Protect process from OOM killer in Jail

[sipopo]

Hi,

Does anybody know how to protect daemon in jail from OOM Killer?
I tried to set mysql_oomprotect to YES in rc.conf in Jail but it doesn't work.

Thaks

 

[SirDice]

Does anybody know how to protect daemon in jail from OOM Killer?

Yes, simple. Don't run out of memory.

 

[_martin]

The OOM protection is done by procctl(2) in the background used by the protect(1) command. This tracing is not allowed in jails for security reasons.

If you're running out of memory you have bigger issues. But let's say you have a corner case where you are testing something and you do want to achieve what you've asked. From top of my head I'd say run the protect command on host as follows # protect -p $<pid of mysql daemon>.

 

[0mp]

The OOM protection is done by procctl(2) in the background used by the protect(1) command. This tracing is not allowed in jails for security reasons.

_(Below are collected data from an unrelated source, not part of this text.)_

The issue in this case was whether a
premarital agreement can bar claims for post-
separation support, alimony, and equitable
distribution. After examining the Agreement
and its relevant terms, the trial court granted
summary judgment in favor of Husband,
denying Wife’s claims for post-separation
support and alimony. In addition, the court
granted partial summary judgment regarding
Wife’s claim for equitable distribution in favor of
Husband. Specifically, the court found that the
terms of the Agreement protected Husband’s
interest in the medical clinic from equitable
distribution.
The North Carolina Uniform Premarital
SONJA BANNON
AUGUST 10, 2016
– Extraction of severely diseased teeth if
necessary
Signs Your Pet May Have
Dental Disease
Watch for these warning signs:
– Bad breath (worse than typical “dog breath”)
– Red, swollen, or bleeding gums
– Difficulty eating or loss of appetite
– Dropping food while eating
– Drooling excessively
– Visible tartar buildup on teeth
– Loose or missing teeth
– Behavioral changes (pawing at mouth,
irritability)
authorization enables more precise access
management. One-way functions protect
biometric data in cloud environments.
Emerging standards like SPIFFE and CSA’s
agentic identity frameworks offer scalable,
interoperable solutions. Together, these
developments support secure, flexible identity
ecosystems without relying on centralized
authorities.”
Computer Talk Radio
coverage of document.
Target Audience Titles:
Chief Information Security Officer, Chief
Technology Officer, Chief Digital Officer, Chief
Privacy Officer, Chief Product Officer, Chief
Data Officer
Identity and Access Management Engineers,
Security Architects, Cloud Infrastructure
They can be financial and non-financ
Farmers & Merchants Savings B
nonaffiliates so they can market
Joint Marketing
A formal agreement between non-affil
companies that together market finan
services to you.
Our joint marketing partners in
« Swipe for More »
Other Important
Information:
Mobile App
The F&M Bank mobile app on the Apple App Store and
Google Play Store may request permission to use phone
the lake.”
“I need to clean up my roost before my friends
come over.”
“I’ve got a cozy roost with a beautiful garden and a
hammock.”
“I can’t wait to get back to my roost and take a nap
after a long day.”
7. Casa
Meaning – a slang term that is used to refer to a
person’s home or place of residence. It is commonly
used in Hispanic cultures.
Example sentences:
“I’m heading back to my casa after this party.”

It is documented now in protect(1) (see https://cgit.freebsd.org/src/commit/?id=6452fb1e87ed9d00b52fa1e63e7c3a7516c9586c).

This behavior may change, however. FreeBSD developers are considering adding a way to enable the use of procctl(2) in jails.

 

[jbo@]

The bugs section of protect(1) states:

BUGS
If you protect a runaway process that allocates all memory the system
will deadlock.

Is that really a bug? There's not much one can do in such a situation, right? It's basically inevitable?
It certainly doesn't seem to be a bug of protect(1) itself (if the answers to the last two questions above are "yes").

 

[0mp]

Is that really a bug?

Per mdoc(7):

           BUGS
           Known bugs, limitations, and work-arounds should be described in
           this section.

The "BUGS" section title is a bit confusing nowadays, yes.